Exercise goal
In the entries below, find the line containing "neck: (1469, 590)" and the line containing "right shoulder: (480, 1043)". Copy those two lines and everything between them exactly, and only that.

Material provided
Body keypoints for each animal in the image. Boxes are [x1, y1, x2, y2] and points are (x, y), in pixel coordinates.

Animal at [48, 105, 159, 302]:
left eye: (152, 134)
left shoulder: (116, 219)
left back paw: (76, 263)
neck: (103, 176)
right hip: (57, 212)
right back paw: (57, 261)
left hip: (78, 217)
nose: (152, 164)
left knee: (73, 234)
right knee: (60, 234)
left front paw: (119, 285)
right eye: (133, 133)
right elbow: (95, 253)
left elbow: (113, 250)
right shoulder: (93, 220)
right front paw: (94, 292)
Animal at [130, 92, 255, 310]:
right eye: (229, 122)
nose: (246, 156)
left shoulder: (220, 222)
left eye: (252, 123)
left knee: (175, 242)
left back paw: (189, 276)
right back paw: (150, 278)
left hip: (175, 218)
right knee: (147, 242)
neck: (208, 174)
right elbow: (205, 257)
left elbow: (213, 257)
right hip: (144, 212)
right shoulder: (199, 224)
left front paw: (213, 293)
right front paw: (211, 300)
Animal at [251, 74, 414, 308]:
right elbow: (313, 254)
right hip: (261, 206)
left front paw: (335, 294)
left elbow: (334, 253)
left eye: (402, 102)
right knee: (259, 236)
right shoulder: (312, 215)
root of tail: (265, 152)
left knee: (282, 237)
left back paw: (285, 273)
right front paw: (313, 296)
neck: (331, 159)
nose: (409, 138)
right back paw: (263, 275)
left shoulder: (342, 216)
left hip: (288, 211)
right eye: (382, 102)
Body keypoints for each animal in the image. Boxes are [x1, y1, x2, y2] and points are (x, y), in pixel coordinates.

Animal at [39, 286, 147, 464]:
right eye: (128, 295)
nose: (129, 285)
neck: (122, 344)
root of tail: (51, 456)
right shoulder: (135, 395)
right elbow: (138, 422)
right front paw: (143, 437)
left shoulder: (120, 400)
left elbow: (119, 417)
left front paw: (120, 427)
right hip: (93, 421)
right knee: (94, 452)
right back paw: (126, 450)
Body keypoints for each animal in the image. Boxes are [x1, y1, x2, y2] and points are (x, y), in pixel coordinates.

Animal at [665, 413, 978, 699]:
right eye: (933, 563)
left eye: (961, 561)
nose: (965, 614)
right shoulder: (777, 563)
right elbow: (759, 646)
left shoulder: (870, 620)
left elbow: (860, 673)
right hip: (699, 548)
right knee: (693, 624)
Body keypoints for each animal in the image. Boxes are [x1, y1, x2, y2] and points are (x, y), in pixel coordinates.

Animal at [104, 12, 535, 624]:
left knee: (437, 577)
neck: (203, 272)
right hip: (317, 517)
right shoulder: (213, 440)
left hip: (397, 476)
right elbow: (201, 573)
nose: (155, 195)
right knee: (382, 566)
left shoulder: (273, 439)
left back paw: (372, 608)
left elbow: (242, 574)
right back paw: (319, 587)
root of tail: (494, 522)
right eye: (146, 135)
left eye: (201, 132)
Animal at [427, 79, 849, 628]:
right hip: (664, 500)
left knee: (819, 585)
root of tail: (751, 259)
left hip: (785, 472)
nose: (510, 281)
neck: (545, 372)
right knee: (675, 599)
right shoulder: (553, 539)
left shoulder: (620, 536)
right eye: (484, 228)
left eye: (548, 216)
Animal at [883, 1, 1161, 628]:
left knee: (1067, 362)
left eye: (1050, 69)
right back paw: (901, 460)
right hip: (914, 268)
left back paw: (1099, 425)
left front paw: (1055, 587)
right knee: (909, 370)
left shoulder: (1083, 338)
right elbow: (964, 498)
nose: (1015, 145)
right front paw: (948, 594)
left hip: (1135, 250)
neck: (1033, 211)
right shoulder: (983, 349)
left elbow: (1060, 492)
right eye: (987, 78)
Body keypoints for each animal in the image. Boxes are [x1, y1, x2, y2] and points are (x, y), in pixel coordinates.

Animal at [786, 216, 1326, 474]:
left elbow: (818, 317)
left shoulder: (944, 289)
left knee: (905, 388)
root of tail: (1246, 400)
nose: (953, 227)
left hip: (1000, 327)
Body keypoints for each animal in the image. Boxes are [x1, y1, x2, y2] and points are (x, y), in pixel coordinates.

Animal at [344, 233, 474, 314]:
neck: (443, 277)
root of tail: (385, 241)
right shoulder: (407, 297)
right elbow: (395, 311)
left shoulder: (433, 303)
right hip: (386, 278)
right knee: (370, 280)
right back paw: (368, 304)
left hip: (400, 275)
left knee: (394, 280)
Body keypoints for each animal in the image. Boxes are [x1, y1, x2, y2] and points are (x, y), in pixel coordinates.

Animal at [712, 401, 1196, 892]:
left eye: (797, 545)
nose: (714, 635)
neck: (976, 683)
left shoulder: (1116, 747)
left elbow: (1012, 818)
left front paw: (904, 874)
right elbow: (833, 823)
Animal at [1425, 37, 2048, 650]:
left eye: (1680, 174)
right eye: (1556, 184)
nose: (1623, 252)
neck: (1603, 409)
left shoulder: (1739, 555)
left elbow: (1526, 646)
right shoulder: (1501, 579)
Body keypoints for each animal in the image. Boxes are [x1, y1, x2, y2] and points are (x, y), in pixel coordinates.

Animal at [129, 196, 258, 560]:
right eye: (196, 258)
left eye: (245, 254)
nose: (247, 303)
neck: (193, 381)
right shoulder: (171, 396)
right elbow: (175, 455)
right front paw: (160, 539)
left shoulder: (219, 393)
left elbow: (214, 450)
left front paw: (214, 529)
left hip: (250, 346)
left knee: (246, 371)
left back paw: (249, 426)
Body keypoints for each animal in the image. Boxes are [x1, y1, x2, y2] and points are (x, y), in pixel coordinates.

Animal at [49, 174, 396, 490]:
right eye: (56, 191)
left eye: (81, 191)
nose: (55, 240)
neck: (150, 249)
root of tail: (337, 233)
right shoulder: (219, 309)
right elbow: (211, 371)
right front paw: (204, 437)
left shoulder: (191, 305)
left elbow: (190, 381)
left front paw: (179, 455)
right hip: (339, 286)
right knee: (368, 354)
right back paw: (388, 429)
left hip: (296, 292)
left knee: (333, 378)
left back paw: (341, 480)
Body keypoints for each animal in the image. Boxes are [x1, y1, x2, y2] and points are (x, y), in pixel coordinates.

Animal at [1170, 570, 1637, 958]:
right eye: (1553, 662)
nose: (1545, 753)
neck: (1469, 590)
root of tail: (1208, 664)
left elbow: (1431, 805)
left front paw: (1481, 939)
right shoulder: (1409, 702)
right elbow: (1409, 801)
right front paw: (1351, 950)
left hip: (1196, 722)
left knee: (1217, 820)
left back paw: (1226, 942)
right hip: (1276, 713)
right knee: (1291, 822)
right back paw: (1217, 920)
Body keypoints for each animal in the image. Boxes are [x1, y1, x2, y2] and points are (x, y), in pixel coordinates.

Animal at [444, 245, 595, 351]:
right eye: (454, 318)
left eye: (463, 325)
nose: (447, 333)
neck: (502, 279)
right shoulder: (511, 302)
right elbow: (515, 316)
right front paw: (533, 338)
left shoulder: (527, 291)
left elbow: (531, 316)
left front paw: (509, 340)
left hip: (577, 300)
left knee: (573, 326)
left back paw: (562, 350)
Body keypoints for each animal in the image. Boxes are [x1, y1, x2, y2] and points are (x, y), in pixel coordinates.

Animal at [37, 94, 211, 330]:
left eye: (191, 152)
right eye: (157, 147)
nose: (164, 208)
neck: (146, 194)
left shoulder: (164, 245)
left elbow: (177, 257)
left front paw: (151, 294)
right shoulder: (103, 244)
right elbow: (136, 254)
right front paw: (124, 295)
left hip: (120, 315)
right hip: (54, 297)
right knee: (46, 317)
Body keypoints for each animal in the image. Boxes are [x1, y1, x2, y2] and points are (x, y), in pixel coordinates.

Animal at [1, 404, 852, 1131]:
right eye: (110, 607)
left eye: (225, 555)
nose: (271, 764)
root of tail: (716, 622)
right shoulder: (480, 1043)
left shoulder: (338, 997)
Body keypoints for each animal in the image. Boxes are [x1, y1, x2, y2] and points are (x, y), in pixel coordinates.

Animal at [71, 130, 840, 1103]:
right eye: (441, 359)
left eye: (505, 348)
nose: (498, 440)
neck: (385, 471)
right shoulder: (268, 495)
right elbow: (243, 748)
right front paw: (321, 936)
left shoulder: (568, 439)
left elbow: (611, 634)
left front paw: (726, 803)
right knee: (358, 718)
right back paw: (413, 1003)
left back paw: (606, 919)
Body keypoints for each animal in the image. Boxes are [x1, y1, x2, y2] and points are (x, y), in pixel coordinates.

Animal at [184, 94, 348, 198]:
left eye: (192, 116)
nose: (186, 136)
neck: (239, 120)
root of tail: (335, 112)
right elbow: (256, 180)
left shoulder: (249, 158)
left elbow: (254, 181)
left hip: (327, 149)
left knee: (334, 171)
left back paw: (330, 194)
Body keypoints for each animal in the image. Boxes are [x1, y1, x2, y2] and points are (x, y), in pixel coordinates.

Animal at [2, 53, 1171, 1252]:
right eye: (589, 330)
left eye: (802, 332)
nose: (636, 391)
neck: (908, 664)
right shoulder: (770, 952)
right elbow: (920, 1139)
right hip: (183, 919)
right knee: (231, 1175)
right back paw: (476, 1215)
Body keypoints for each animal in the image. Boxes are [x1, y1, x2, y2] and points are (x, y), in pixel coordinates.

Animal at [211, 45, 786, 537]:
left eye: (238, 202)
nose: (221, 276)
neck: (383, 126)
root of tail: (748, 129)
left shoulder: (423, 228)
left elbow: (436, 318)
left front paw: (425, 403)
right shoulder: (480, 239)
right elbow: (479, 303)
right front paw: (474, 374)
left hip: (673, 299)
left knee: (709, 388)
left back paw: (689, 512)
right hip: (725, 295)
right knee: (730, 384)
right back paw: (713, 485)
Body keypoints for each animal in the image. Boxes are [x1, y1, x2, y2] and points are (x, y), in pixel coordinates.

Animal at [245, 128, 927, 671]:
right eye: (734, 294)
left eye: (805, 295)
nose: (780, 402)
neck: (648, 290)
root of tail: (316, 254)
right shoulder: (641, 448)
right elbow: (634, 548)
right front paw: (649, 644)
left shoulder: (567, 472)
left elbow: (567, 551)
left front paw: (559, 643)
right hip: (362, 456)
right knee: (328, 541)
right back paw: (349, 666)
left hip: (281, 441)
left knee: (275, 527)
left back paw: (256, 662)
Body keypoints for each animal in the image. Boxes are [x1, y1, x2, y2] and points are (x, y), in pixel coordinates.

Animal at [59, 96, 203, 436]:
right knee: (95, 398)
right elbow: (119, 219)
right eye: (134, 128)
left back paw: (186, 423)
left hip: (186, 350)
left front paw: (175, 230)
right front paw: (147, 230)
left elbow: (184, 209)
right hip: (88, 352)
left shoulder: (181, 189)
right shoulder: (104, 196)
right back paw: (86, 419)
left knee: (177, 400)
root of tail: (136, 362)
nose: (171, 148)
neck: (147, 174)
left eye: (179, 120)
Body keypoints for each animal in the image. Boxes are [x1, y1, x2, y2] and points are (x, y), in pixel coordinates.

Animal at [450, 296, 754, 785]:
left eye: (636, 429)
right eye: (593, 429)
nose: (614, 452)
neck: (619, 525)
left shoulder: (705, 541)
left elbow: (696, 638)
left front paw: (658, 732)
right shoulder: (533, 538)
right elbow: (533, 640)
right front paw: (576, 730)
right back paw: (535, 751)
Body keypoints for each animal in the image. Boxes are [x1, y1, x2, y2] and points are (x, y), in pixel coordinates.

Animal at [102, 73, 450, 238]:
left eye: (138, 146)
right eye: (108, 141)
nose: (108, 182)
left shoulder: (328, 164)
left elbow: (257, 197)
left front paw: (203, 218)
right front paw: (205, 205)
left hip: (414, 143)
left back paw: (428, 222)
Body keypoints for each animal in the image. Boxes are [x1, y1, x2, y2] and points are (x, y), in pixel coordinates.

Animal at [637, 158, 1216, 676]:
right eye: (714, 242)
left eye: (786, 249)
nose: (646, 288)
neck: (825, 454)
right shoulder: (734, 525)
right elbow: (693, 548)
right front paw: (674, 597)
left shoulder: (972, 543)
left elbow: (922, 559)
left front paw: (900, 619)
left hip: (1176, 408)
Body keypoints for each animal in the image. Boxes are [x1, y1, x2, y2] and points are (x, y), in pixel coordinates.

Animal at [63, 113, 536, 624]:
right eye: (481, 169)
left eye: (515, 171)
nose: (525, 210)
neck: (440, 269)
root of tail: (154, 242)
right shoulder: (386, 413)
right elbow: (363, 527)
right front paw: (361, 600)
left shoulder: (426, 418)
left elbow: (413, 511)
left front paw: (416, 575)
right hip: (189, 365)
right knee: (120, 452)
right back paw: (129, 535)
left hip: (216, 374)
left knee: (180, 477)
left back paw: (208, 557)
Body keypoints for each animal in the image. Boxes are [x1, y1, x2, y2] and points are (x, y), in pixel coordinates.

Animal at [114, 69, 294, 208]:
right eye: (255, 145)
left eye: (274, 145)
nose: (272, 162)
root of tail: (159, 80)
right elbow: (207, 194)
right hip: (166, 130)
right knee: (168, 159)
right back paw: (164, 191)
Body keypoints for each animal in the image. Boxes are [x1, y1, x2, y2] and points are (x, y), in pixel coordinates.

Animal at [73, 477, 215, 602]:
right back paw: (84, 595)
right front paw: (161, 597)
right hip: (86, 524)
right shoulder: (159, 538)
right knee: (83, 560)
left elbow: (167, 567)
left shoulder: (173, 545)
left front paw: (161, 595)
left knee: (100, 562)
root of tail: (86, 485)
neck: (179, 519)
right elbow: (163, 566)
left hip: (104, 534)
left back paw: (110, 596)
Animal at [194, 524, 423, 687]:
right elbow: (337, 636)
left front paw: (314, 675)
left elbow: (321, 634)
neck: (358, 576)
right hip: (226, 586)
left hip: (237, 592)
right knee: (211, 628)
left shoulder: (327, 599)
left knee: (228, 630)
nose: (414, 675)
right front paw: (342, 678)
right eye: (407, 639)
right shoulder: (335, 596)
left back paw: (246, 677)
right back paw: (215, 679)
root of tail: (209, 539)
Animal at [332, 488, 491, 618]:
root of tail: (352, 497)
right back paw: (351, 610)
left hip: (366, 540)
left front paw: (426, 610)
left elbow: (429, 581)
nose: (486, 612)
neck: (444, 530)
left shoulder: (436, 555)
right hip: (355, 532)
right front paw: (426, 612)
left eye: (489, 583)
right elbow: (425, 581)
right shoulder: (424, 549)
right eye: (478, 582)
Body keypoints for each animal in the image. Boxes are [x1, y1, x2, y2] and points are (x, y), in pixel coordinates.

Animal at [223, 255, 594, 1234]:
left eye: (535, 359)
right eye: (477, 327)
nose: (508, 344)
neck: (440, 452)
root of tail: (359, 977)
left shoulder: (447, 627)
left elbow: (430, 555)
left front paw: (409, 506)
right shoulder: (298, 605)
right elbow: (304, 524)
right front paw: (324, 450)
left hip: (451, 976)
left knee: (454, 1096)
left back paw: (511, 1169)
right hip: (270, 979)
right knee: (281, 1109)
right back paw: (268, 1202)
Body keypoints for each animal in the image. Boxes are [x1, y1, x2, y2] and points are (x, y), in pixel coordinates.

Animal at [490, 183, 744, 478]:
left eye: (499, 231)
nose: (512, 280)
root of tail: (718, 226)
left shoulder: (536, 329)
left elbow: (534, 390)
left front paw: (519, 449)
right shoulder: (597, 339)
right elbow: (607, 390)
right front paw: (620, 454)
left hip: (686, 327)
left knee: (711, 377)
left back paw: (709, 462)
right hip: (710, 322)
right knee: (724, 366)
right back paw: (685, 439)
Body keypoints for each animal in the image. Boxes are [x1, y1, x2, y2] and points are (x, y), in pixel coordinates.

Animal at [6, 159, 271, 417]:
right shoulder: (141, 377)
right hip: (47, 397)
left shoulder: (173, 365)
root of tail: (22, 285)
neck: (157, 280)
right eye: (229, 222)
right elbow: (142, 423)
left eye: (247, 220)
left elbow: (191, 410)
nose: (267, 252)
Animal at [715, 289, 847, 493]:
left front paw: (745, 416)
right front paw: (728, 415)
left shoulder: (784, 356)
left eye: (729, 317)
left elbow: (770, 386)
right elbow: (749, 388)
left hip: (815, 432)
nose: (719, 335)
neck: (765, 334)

Expected answer
neck: (1469, 590)
root of tail: (1208, 664)
left elbow: (1431, 805)
left front paw: (1481, 939)
right shoulder: (1409, 702)
right elbow: (1409, 801)
right front paw: (1351, 950)
left hip: (1196, 722)
left knee: (1217, 820)
left back paw: (1226, 942)
right hip: (1276, 713)
right knee: (1291, 822)
right back paw: (1217, 920)
Body keypoints for each animal in the image. Boxes are [x1, y1, x2, y2] and points are (x, y), in pixel coordinates.

Animal at [444, 245, 595, 351]:
right eye: (454, 318)
left eye: (463, 325)
nose: (447, 333)
neck: (502, 279)
right shoulder: (511, 302)
right elbow: (515, 316)
right front paw: (533, 338)
left shoulder: (527, 291)
left elbow: (531, 316)
left front paw: (509, 340)
left hip: (577, 300)
left knee: (573, 326)
left back paw: (562, 350)
Body keypoints for each animal in the image. Boxes are [x1, y1, x2, y2] and points are (x, y), in pixel coordinates.

Animal at [37, 94, 211, 330]:
left eye: (191, 152)
right eye: (157, 147)
nose: (164, 208)
neck: (146, 194)
left shoulder: (164, 245)
left elbow: (177, 257)
left front paw: (151, 294)
right shoulder: (103, 244)
right elbow: (136, 254)
right front paw: (124, 295)
left hip: (120, 315)
right hip: (54, 297)
right knee: (46, 317)
Body keypoints for each animal in the image. Boxes are [x1, y1, x2, y2] and points are (x, y), in pixel coordinates.

Animal at [1, 404, 852, 1131]:
right eye: (110, 607)
left eye: (225, 555)
nose: (271, 764)
root of tail: (716, 622)
right shoulder: (480, 1043)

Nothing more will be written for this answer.